Je voudrais à présent insister sur la portée de cette proposition de loi. En quoi sera-t-elle utile – puisque nombre de collègues m'ont interrogée sur ce point en commission ?
Sur le plan juridique, si le Conseil constitutionnel a reconnu, dans sa décision du 19 novembre 2004, l'interdiction à quiconque « de se prévaloir de ses croyances religieuses pour s'affranchir des règles communes régissant les relations entre collectivités publiques et particuliers », il n'a pas évoqué la situation des autres secteurs, notamment associatifs et économiques.
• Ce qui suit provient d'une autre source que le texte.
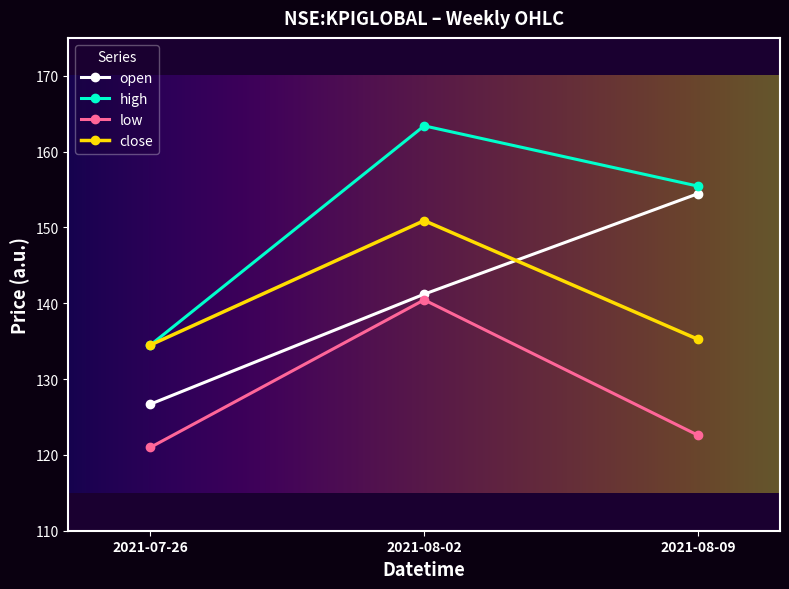

Which series has the largest total across all categories?

high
Le Conseil n'a pas non plus évoqué la question des revendications identitaires liées à l'origine, comme le prévoit l'article 1er de la proposition de loi – vous n'en avez rien dit, monsieur le garde des sceaux.
Or la défense des valeurs républicaines ne peut s'arrêter au seuil d'une entreprise, d'un cabinet médical ou d'un club de sport. Il ne s'agit évidemment pas d'intervenir dans la sphère privée mais bien de clarifier le cadre constitutionnel concernant les acteurs privés. Si des outils existent, comme l'adaptation des règlements intérieurs des entreprises depuis la loi El Khomri de 2016, le risque contentieux est le plus souvent supporté à titre individuel par celui qui fait primer l'intérêt général sur les intérêts particuliers d'une minorité.